Brussels said it was not worried about even an abrupt halt in Iranian oil exports to Europe, saying that several member countries had already begun to reduce their imports from the Islamic Republic.
Britain has imported no Iranian oil since February 2010, according to the EU, while International Energy Agency estimates put France's average imports at just 58,000 barrels per day (b/d) in 2011.
Nevertheless, Tehran's announcement helped push an already tense oil market higher.
North Sea Brent crude futures traded up to $121.15/barrel (bbl) on Feb. 20, $1.57/bbl up from the previous close and the highest level for the front-month contract since May last year. At 1313 GMT, Brent traded $120.10/bbl.
Conflicting statements from Iran on the status of exports to Europe rattled markets the week ended Feb. 17, with Press TV saying Feb. 15 that exports to six countries had been cut and the oil ministry subsequently refuting the report.
But a statement on the oil ministry's website a few days later said no oil would be delivered to the UK and France.
"The Islamic Republic has stopped oil exports to British and French companies," the statement quoted oil ministry spokesman Alireza Nikzad as saying Feb. 19.
"Following an official announcement by the foreign ministry, the oil ministry has refused to deliver crude oil to British and French companies."
The European Commission (EC) said Feb. 20 that Europe was currently well stocked with crude and refined products and would be able to withstand any "abrupt" halt in oil supplies from Iran.
Indeed, it said, the main EU consumers of Iranian oil—Greece, Italy and Spain—had already starting reducing imports ahead of the ban set to come into effect on July 1, while some countries had not taken in Iranian crude for some time.
EU Is Well Stocked
"The EU is well stocked with oil and petroleum products to face a potential disruption of supplies," a commission spokesman said in an email.
Current stocks amount to 136 million metric tons (Mmt), equivalent to 120 days of consumption—and well above the 90-day minimum—and also to 4.5 years of EU imports from Iran, he said.
"The continuity of supplies of crude oil and petroleum products to European consumers should therefore not be immediately affected, even in case of an abrupt halt of all imports from Iran," he said.
To date, no EU member state has indicated a need for a consultation or for a release of emergency stocks, which is required before stocks can be supplied to the market.
A number of EU countries have stopped importing oil from Iran ahead of the ban, which was agreed on Jan. 23.
Belgium halted imports of crude at the beginning of 2012 and the Czech Republic has not bought Iranian oil since July 2011, while in the Netherlands, "at the moment there are no imports any more by Dutch companies," the commission said, adding: "The last company which was importing from Iran decided to stop in January."
Austria and Portugal also halted oil imports from Iran in 2010.
Meanwhile, the three countries most dependent on Iranian oi—Greece, Italy and Spain—have begun cutting volumes. The commission said supplies to Greece from Iran reached a peak of 70% in September 2011 but then decreased.

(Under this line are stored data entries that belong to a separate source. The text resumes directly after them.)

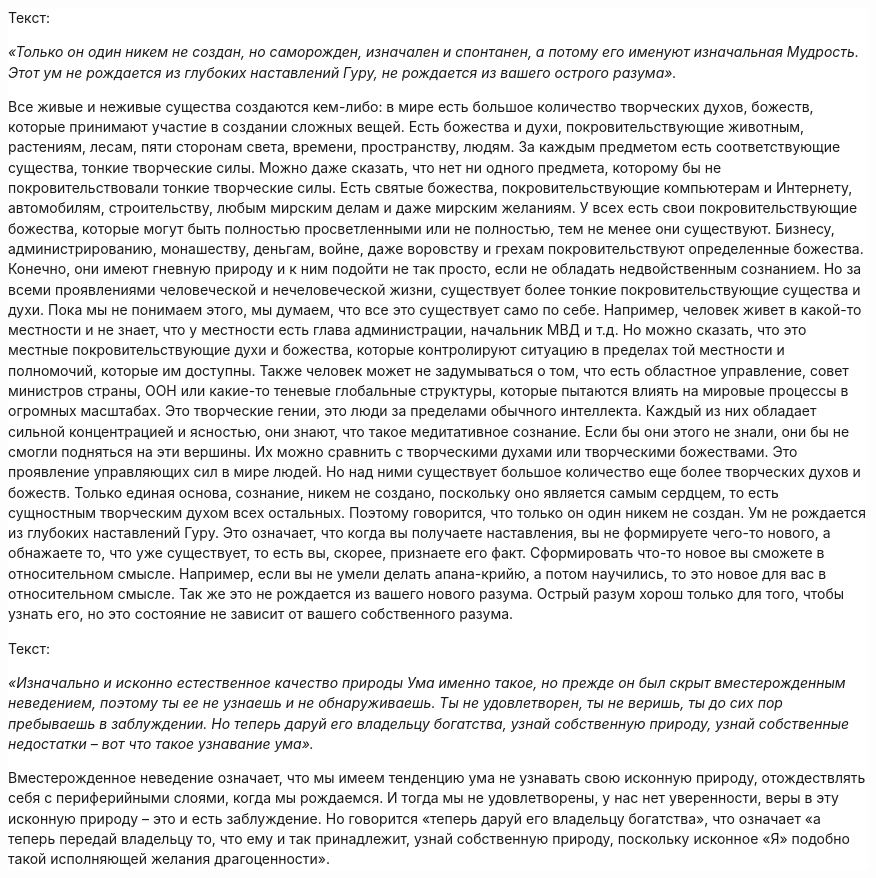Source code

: Текст:

_«Только он один никем не создан, но саморожден, изначален и спонтанен, а потому его именуют изначальная Мудрость. Этот ум не рождается из глубоких наставлений Гуру, не рождается из вашего острого разума»._ 

  
 Все живые и неживые существа создаются кем-либо: в мире есть большое количество творческих духов, божеств, которые принимают участие в создании сложных вещей. Есть божества и духи, покровительствующие животным, растениям, лесам, пяти сторонам света, времени, пространству, людям. За каждым предметом есть соответствующие существа, тонкие творческие силы. Можно даже сказать, что нет ни одного предмета, которому бы не покровительствовали тонкие творческие силы. Есть святые божества, покровительствующие компьютерам и Интернету, автомобилям, строительству, любым мирским делам и даже мирским желаниям. У всех есть свои покровительствующие божества, которые могут быть полностью просветленными или не полностью, тем не менее они существуют. Бизнесу, администрированию, монашеству, деньгам, войне, даже воровству и грехам покровительствуют определенные божества. Конечно, они имеют гневную природу и к ним подойти не так просто, если не обладать недвойственным сознанием. Но за всеми проявлениями человеческой и нечеловеческой жизни, существует более тонкие покровительствующие существа и духи. Пока мы не понимаем этого, мы думаем, что все это существует само по себе. Например, человек живет в какой-то местности и не знает, что у местности есть глава администрации, начальник МВД и т.д. Но можно сказать, что это местные покровительствующие духи и божества, которые контролируют ситуацию в пределах той местности и полномочий, которые им доступны. Также человек может не задумываться о том, что есть областное управление, совет министров страны, ООН или какие-то теневые глобальные структуры, которые пытаются влиять на мировые процессы в огромных масштабах. Это творческие гении, это люди за пределами обычного интеллекта. Каждый из них обладает сильной концентрацией и ясностью, они знают, что такое медитативное сознание. Если бы они этого не знали, они бы не смогли подняться на эти вершины. Их можно сравнить с творческими духами или творческими божествами. Это проявление управляющих сил в мире людей. Но над ними существует большое количество еще более творческих духов и божеств. Только единая основа, сознание, никем не создано, поскольку оно является самым сердцем, то есть сущностным творческим духом всех остальных. Поэтому говорится, что только он один никем не создан. Ум не рождается из глубоких наставлений Гуру. Это означает, что когда вы получаете наставления, вы не формируете чего-то нового, а обнажаете то, что уже существует, то есть вы, скорее, признаете его факт. Сформировать что-то новое вы сможете в относительном смысле. Например, если вы не умели делать апана-крийю, а потом научились, то это новое для вас в относительном смысле. Так же это не рождается из вашего нового разума. Острый разум хорош только для того, чтобы узнать его, но это состояние не зависит от вашего собственного разума.

  
 Текст:

_«Изначально и исконно естественное качество природы Ума именно такое, но прежде он был скрыт вместерожденным неведением, поэтому ты ее не узнаешь и не обнаруживаешь. Ты не удовлетворен, ты не веришь, ты до сих пор пребываешь в заблуждении. Но теперь даруй его владельцу богатства, узнай собственную природу, узнай собственные недостатки – вот что такое узнавание ума»._ 

  
 Вместерожденное неведение означает, что мы имеем тенденцию ума не узнавать свою исконную природу, отождествлять себя с периферийными слоями, когда мы рождаемся. И тогда мы не удовлетворены, у нас нет уверенности, веры в эту исконную природу – это и есть заблуждение. Но говорится «теперь даруй его владельцу богатства», что означает «а теперь передай владельцу то, что ему и так принадлежит, узнай собственную природу, поскольку исконное «Я» подобно такой исполняющей желания драгоценности».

"In mid-February, an Iranian cargo intended for Greece was diverted and unloaded in Turkey," it said.
Supplies to Spain in January 2012 were "less than half" of the 2011 monthly average. while Italy's December imports were almost 50% lower than those in June.
"But refiners will buy Iranian oil as long as possible," the EC said in reference to Italy.
The commission said it had no official information for France but said Total had stopped importing Iranian crude.
Total Taking Saudi Crude
Total chief executive Christophe de Margerie said Feb. 20 that the company was currently sourcing crude from Saudi Arabia and elsewhere to replace the volumes it had previously imported from Iran.
"We have access to Saudi crude and other sources of crude," de Margerie told a small group of reporters in London.
Total, he said, is not suffering as a result of having stopped buying Iranian oil but has found it "embarrassing" to have had to find alternative supplies.
"It's embarrassing to have to find alternative sources, but the message from the trading division is that they are not suffering," de Margerie said.
De Margerie also said the volumes of Iranian oil affected by the EU ban were small, and should not affect the global market.
He said Iranian exports to OECD markets amounted to only around 700,000 b/d and that the country was likely to be able to find new takers for the oil.
"Can they [Iran] find customers for this? I think they can. Is it hurting their traditional routes? Yes, but I don't see why this should trigger any additional price for crude oil," he said.
De Margerie did say, though, that the speculation around the EU's embargo on Iranian oil was what was pushing the market higher.
"All the noise on whether [the ban] will affect the price is what is affecting the price," he said.